> [TRECHO FORNECIDO]:
A Câmara dos Deputados aprovou na quarta-feira (6/10), por 456 votos a três, em segundo turno, a Proposta de Emenda à Constituição (PEC) nº 391/2017. A medida aumenta em um ponto percentual os repasses de tributos da União para as prefeituras, por meio do Fundo de Participação dos Municípios (FPM). A matéria segue para promulgação.

De autoria do Senado, o texto prevê que de 50% da arrecadação total do Imposto de Renda (IR) e do Imposto sobre Produtos Industrializados (IPI), 23,5 pontos percentuais ficarão com as cidades por meio do FPM.

A matéria prevê que a União destinará ao FPM, o repasse sobre produtos industrializados de 0,25% nos dois primeiros anos, 0,5% no terceiro exercício e 1% a partir do quarto ano. Caso seja promulgada ainda em 2021, os novos repasses começarão em 2022. Os valores deverão ser depositados todo mês de setembro.

Segundo o relator, deputado Júlio Cesar (PSD-PI), o aumento gradativo permitirá à União se programar para buscar novas fontes de recursos para compensar a redução de suas receitas nessa mesma proporção.

> [DADOS APRESENTADOS]:
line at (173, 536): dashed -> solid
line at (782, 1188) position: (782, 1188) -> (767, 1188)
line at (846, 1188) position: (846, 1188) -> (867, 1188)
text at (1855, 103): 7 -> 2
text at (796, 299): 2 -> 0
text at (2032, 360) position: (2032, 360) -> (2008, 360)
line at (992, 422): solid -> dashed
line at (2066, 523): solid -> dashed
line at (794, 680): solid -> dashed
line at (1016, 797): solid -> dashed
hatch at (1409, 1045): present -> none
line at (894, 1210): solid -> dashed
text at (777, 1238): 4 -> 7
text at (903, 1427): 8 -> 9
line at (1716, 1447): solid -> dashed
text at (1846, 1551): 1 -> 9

> [O QUE FAZER]:
1. No trecho sobre a PEC do Fundo de Participação dos Municípios, por quantos votos a Câmara dos Deputados aprovou a proposta em segundo turno?
2. Prossiga com o trecho sobre a PEC do Fundo de Participação dos Municípios a partir da última frase apresentada.

> [RESPOSTAS ESPERADAS]:
1. Por 456 votos a três.

2.
— Os três aumentos, já comentados, distribuídos ao longo do ano se constituem em medidas eficientes para atenuar o impacto negativo provocado pela sazonalidade que acomete os repasses do FPM, muito influenciada pela arrecadação do Imposto de Renda — argumentou o parlamentar. — A instabilidade no fluxo financeiro de sua principal fonte de recursos prejudica a gestão fiscal nos municípios, que não sabem se podem ou não expandir a prestação de serviços públicos na ausência de meios mais estáveis e confiáveis de financiamento — completou o relator.

Os demais beneficiados por essas transferências constitucionais são os estados, por meio do Fundo de Participação dos Estados (FPE); e os bancos federais regionais, para aplicação em projetos de desenvolvimento nas regiões Norte, Nordeste e Centro-Oeste.

Aprovada em primeiro turno em dezembro de 2019, a matéria não sofreu modificações pelos parlamentares nesta votação.